→ DATA TO USE:
********

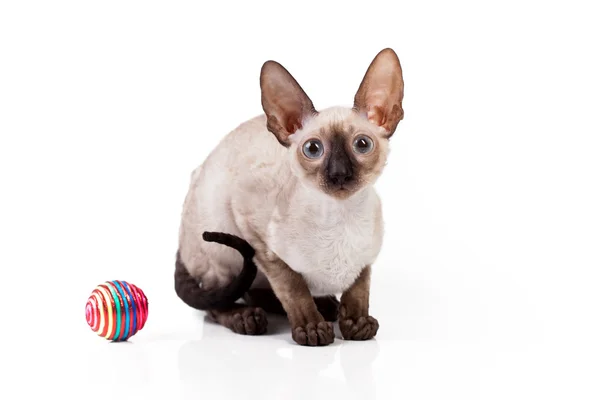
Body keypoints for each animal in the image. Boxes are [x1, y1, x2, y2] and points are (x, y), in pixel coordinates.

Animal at [176, 47, 406, 346]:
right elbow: (293, 288)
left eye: (362, 144)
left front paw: (356, 323)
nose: (339, 174)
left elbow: (359, 289)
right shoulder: (257, 237)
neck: (340, 218)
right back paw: (247, 317)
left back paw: (327, 306)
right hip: (220, 245)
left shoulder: (365, 258)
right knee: (216, 303)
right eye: (313, 149)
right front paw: (311, 328)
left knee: (251, 291)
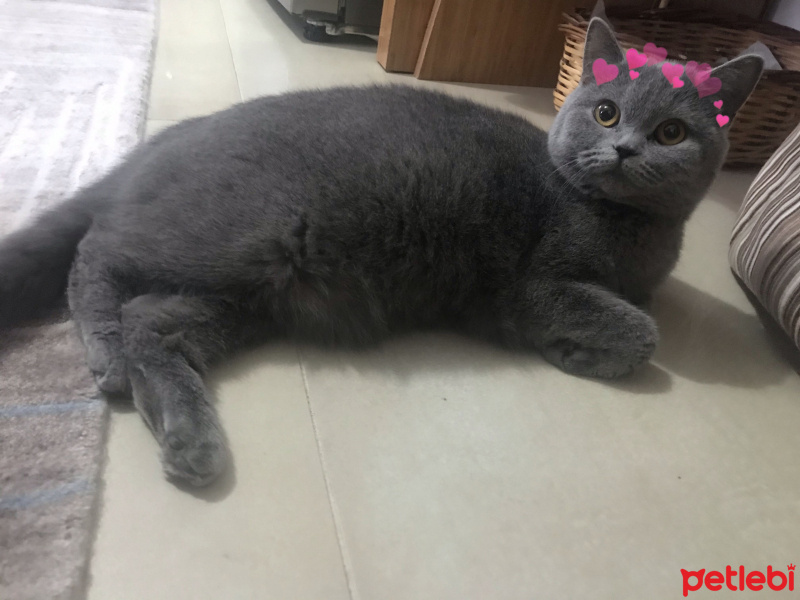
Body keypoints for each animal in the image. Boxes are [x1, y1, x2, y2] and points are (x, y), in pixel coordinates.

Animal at [0, 18, 764, 486]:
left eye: (671, 132)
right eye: (606, 112)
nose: (627, 148)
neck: (629, 228)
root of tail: (166, 137)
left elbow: (639, 320)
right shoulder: (539, 287)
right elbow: (641, 331)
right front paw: (581, 352)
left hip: (252, 295)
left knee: (151, 323)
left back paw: (186, 438)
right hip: (226, 240)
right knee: (97, 252)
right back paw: (107, 358)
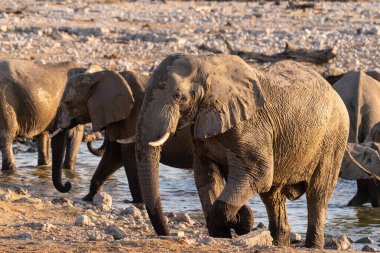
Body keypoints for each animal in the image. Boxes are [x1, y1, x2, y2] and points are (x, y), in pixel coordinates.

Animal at [50, 68, 193, 202]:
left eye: (68, 103)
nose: (68, 184)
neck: (97, 77)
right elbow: (114, 155)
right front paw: (87, 198)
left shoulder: (135, 114)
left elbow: (128, 155)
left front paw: (138, 203)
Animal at [125, 54, 350, 248]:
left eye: (179, 97)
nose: (166, 235)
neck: (206, 63)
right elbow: (206, 177)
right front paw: (222, 235)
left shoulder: (251, 126)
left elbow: (257, 174)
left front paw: (238, 219)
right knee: (273, 197)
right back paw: (279, 243)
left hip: (334, 137)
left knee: (317, 193)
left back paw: (313, 245)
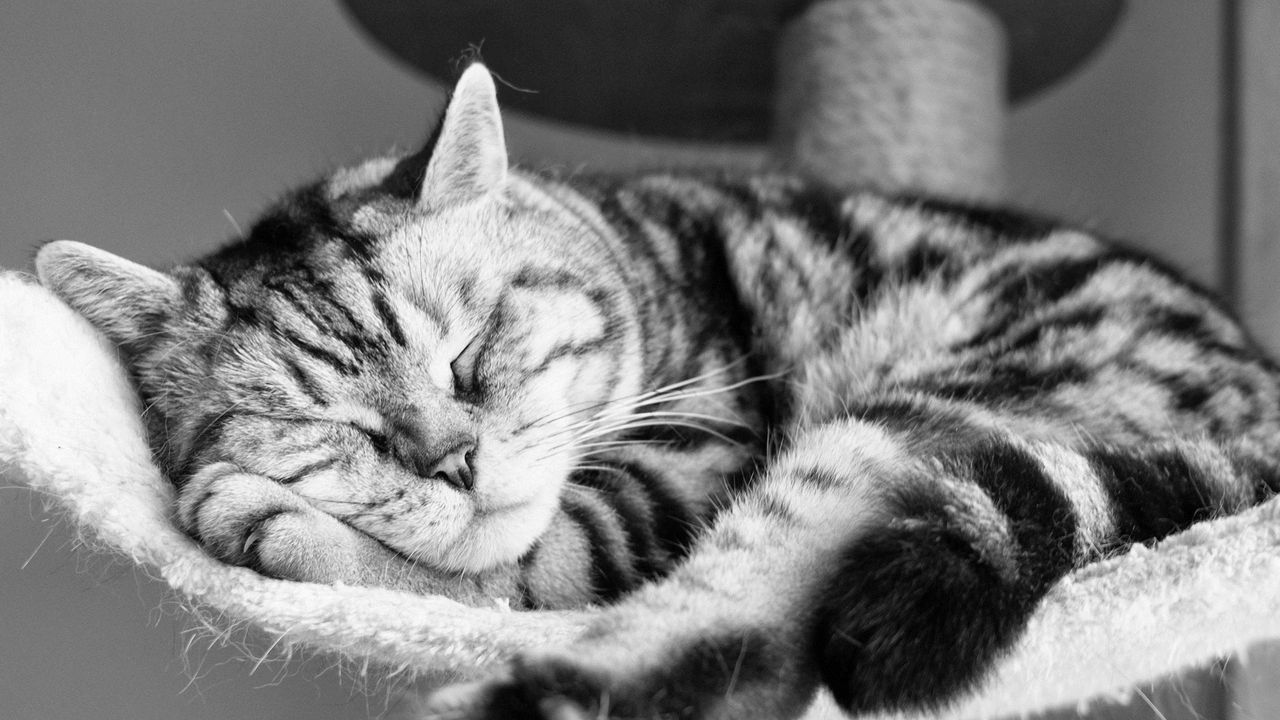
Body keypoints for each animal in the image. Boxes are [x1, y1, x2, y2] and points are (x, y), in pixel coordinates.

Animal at [32, 64, 1280, 712]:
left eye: (471, 351)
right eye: (328, 423)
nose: (453, 459)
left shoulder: (674, 467)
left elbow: (512, 570)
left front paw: (254, 513)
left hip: (893, 424)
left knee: (726, 619)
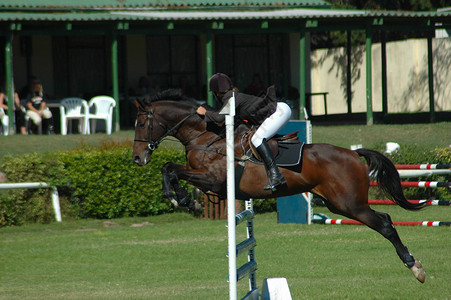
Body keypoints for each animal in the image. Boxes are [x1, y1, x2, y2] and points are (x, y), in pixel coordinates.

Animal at [132, 90, 428, 282]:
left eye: (142, 122)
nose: (137, 158)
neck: (205, 136)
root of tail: (354, 154)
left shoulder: (213, 178)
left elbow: (170, 169)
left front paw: (179, 198)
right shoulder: (207, 179)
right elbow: (169, 168)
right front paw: (183, 199)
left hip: (350, 204)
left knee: (385, 224)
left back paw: (415, 268)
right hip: (339, 204)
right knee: (384, 218)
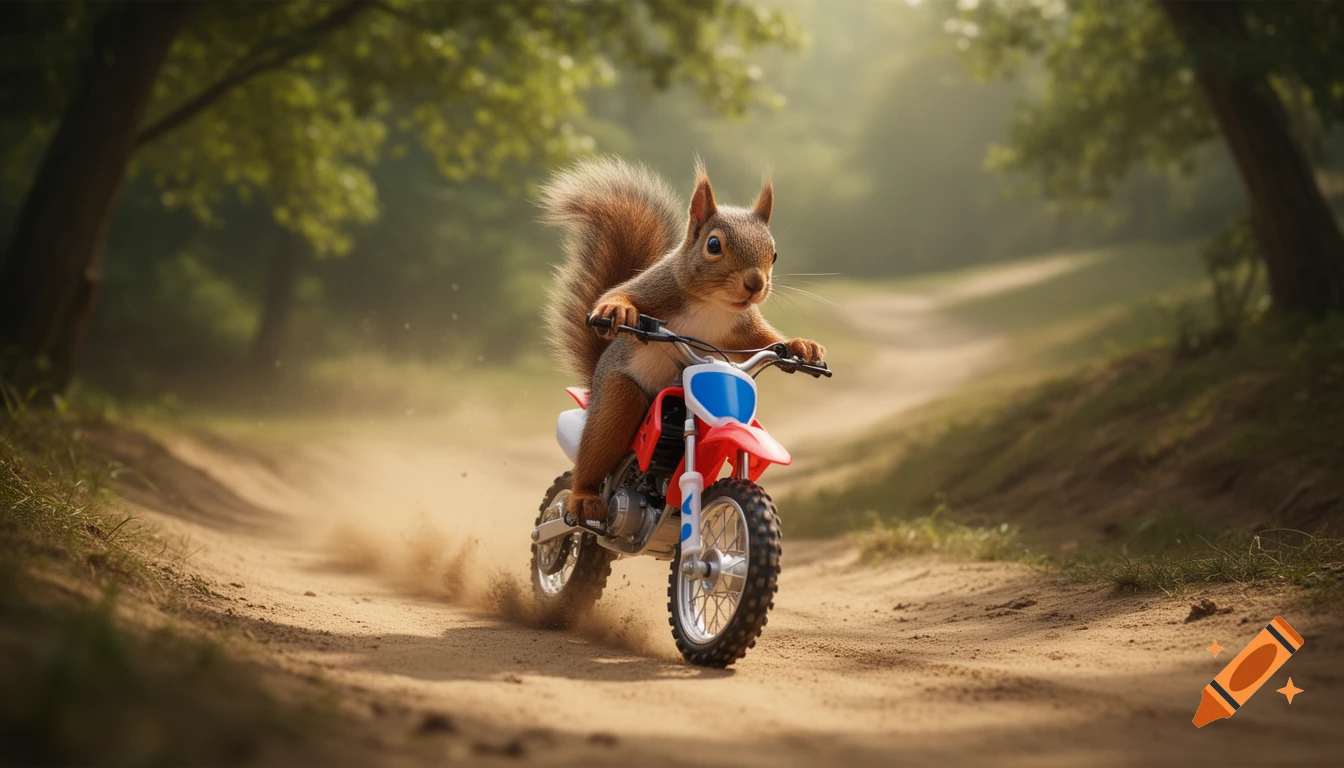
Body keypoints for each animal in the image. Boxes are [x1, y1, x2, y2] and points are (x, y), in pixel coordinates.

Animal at [539, 156, 825, 524]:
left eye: (774, 254)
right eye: (713, 245)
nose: (755, 284)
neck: (712, 305)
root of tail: (592, 383)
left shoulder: (741, 330)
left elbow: (766, 339)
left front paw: (802, 347)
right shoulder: (658, 287)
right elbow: (623, 293)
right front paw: (617, 309)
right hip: (618, 397)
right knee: (595, 452)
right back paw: (584, 499)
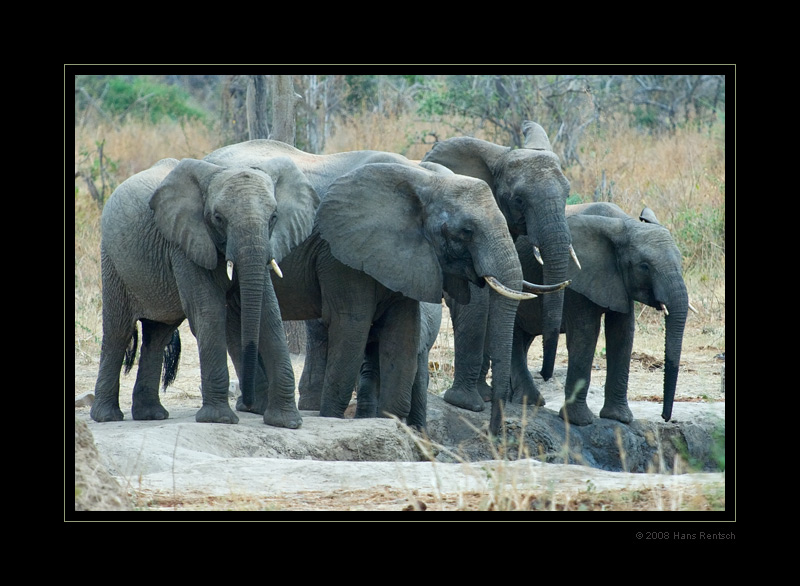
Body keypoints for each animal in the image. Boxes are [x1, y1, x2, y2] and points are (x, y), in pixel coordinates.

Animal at [89, 153, 320, 424]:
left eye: (274, 217)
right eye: (218, 218)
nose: (248, 403)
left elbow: (269, 313)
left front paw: (287, 422)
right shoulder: (183, 245)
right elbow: (208, 312)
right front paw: (219, 419)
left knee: (158, 336)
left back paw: (151, 415)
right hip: (112, 263)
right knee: (118, 332)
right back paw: (107, 417)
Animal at [422, 120, 580, 410]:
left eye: (567, 194)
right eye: (519, 200)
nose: (545, 373)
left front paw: (485, 395)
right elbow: (477, 301)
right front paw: (467, 403)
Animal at [510, 201, 692, 424]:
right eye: (644, 267)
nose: (665, 417)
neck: (624, 225)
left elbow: (622, 333)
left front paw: (619, 419)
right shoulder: (578, 276)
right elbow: (586, 333)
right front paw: (580, 422)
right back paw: (528, 401)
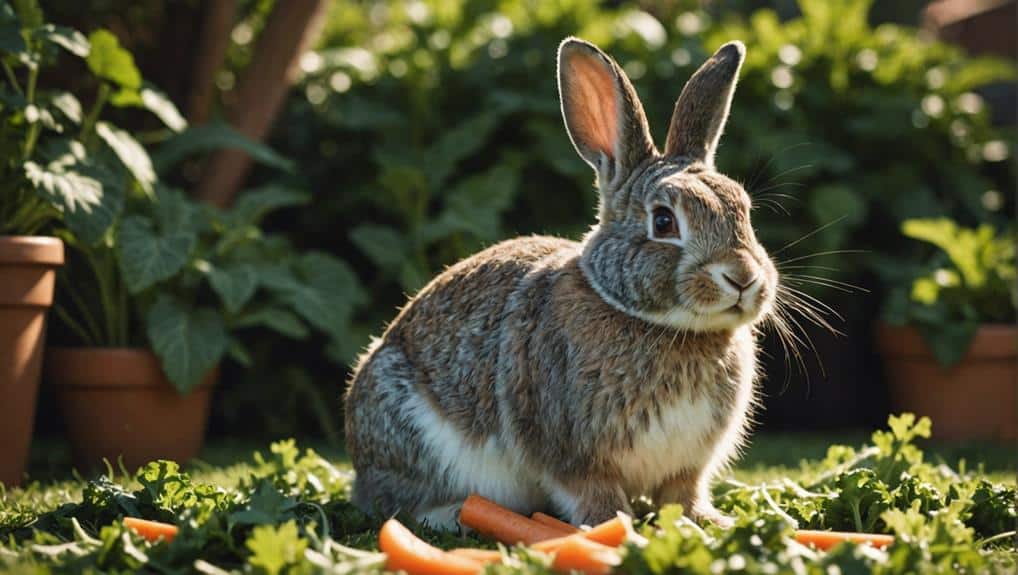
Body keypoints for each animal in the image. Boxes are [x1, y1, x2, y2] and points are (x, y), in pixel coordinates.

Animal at [344, 37, 777, 530]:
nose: (743, 277)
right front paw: (615, 526)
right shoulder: (571, 451)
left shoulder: (686, 465)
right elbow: (593, 493)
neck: (666, 326)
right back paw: (454, 514)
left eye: (744, 210)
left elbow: (682, 496)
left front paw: (709, 522)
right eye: (664, 222)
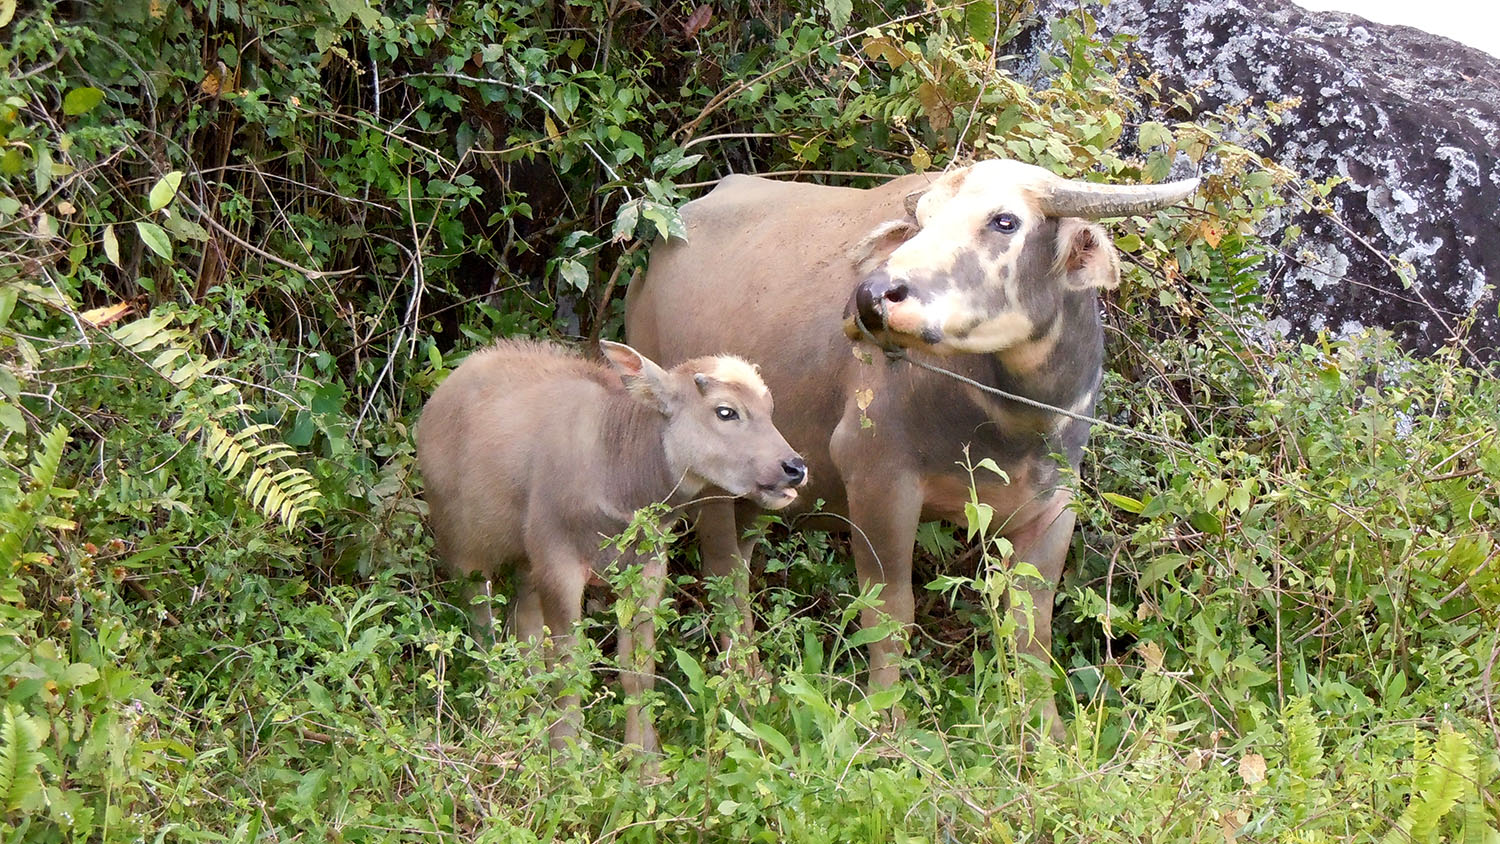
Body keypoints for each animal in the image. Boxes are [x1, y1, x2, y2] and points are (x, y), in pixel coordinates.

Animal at [416, 338, 807, 752]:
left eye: (769, 408)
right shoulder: (560, 566)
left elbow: (638, 669)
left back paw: (532, 717)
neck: (615, 467)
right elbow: (569, 667)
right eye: (725, 411)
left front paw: (644, 758)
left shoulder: (647, 569)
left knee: (525, 631)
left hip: (525, 563)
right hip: (466, 557)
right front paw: (567, 753)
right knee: (484, 633)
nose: (794, 468)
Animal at [625, 159, 1198, 737]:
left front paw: (1049, 735)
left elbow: (1031, 628)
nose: (872, 296)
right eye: (921, 221)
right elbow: (891, 613)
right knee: (718, 573)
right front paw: (887, 726)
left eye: (1005, 221)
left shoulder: (1055, 504)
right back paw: (743, 686)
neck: (1012, 424)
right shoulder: (880, 482)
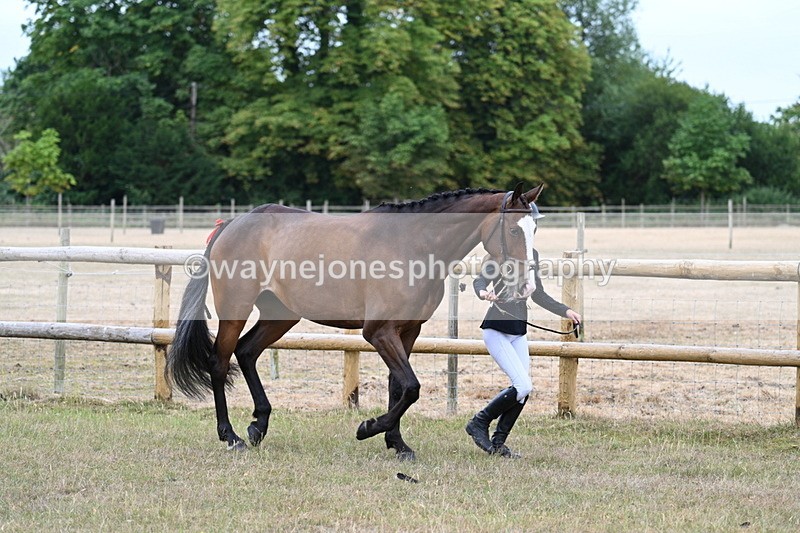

********

→ ACTIVITY: What is needed is an exact copy of the data, with the pictures removed.

→ TASK ANSWER:
Body keypoints for each animal in the image. Boxes are [x1, y1, x2, y2] and points are (x, y), in pixel coordinates.

Animal at [176, 47, 406, 346]:
right elbow: (293, 288)
left eye: (362, 144)
left front paw: (356, 323)
nose: (339, 174)
left elbow: (359, 289)
right shoulder: (257, 237)
neck: (340, 218)
right back paw: (247, 317)
left back paw: (327, 306)
right hip: (220, 245)
left shoulder: (365, 258)
right knee: (216, 303)
right eye: (313, 149)
right front paw: (311, 328)
left knee: (251, 291)
Body keypoints for each animal in the image. Boxes are [x1, y1, x2, y2] and points are (x, y), in pixel coordinates.

Animal at [0, 18, 764, 486]:
left eye: (671, 132)
right eye: (606, 112)
nose: (627, 148)
neck: (629, 228)
root of tail: (166, 137)
left elbow: (639, 320)
right shoulder: (539, 287)
right elbow: (641, 331)
right front paw: (581, 352)
left hip: (252, 295)
left knee: (151, 323)
left back paw: (186, 438)
right hip: (226, 240)
right knee: (97, 252)
right back paw: (107, 358)
Body keypoints for each animal in the image. Boxes are [x1, y1, x2, y2] and points are (x, y), in pixel coordinates.

Animal at [50, 68, 193, 202]:
left eye: (68, 103)
nose: (68, 184)
neck: (97, 77)
right elbow: (114, 155)
right front paw: (87, 198)
left shoulder: (135, 114)
left elbow: (128, 155)
left front paw: (138, 203)
Animal at [125, 54, 350, 248]:
left eye: (179, 97)
nose: (166, 235)
neck: (206, 63)
right elbow: (206, 177)
right front paw: (222, 235)
left shoulder: (251, 126)
left elbow: (257, 174)
left front paw: (238, 219)
right knee: (273, 197)
right back paw: (279, 243)
left hip: (334, 137)
left knee: (317, 193)
left back paw: (313, 245)
Body keypoints for each animal in the image. Boxes are [x1, y1, x2, y2] and points are (x, y), in pixel coordinates.

Animal at [32, 64, 1280, 712]:
left eye: (471, 351)
right eye: (328, 423)
nose: (453, 459)
left shoulder: (674, 467)
left elbow: (512, 570)
left front paw: (254, 513)
left hip: (893, 424)
left knee: (726, 619)
Body keypoints for each animal in the image. Boxes are [x1, y1, x2, y2] and points are (x, y), in pixel coordinates.

Animal at [132, 90, 428, 282]:
left eye: (142, 122)
nose: (137, 158)
neck: (205, 136)
root of tail: (354, 154)
left shoulder: (213, 178)
left elbow: (170, 169)
left front paw: (179, 198)
right shoulder: (207, 179)
right elbow: (169, 168)
right front paw: (183, 199)
left hip: (350, 204)
left knee: (385, 224)
left back paw: (415, 268)
right hip: (339, 204)
right knee: (384, 218)
Body keypoints for each animal in the image. Boxes are [x1, y1, x2, y2] and points are (x, y), in pixel coordinates.

Animal at [539, 156, 825, 524]:
left eye: (774, 254)
right eye: (713, 245)
nose: (755, 284)
neck: (712, 305)
root of tail: (592, 383)
left shoulder: (741, 330)
left elbow: (766, 339)
left front paw: (802, 347)
right shoulder: (658, 287)
right elbow: (623, 293)
right front paw: (617, 309)
right hip: (618, 397)
right knee: (595, 452)
right back paw: (584, 499)
Body keypoints for each animal in the image. Boxes are [x1, y1, x2, y2] and points are (x, y), in pixel coordinates.

Animal at [89, 153, 320, 424]:
left eye: (274, 217)
right eye: (218, 218)
nose: (248, 403)
left elbow: (269, 313)
left front paw: (287, 422)
right shoulder: (183, 245)
right elbow: (208, 312)
right front paw: (219, 419)
left knee: (158, 336)
left back paw: (151, 415)
right hip: (112, 263)
right knee: (118, 332)
right back paw: (107, 417)
Animal at [422, 120, 580, 410]:
left eye: (567, 194)
right eye: (519, 200)
nose: (545, 373)
left front paw: (485, 395)
right elbow: (477, 301)
right front paw: (467, 403)
Animal at [510, 201, 692, 424]:
right eye: (644, 267)
nose: (665, 417)
neck: (624, 225)
left elbow: (622, 333)
left front paw: (619, 419)
right shoulder: (578, 276)
right elbow: (586, 333)
right front paw: (580, 422)
right back paw: (528, 401)
Body keypoints for each animal in the image. Boxes are [x1, y1, x2, y2] and points are (x, y), in pixel coordinates.

Animal at [344, 37, 777, 530]:
nose: (743, 277)
right front paw: (615, 526)
right shoulder: (571, 451)
left shoulder: (686, 465)
right elbow: (593, 493)
neck: (666, 326)
right back paw: (454, 514)
left eye: (744, 210)
left elbow: (682, 496)
left front paw: (709, 522)
right eye: (664, 222)
Body keypoints for each animal in the image. Boxes are [x1, y1, x2, y2] and points are (x, y), in pixel coordinates.

Animal at [416, 338, 807, 752]:
left eye: (769, 408)
right shoulder: (560, 566)
left elbow: (638, 669)
left back paw: (532, 717)
neck: (615, 467)
right elbow: (569, 667)
right eye: (725, 411)
left front paw: (644, 758)
left shoulder: (647, 569)
left knee: (525, 631)
left hip: (525, 563)
right hip: (466, 557)
right front paw: (567, 753)
right knee: (484, 633)
nose: (794, 468)
Animal at [625, 159, 1198, 737]:
left front paw: (1049, 735)
left elbow: (1031, 628)
nose: (872, 296)
right eye: (921, 221)
right elbow: (891, 613)
right knee: (718, 573)
right front paw: (887, 726)
left eye: (1005, 221)
left shoulder: (1055, 504)
right back paw: (743, 686)
neck: (1012, 424)
right shoulder: (880, 482)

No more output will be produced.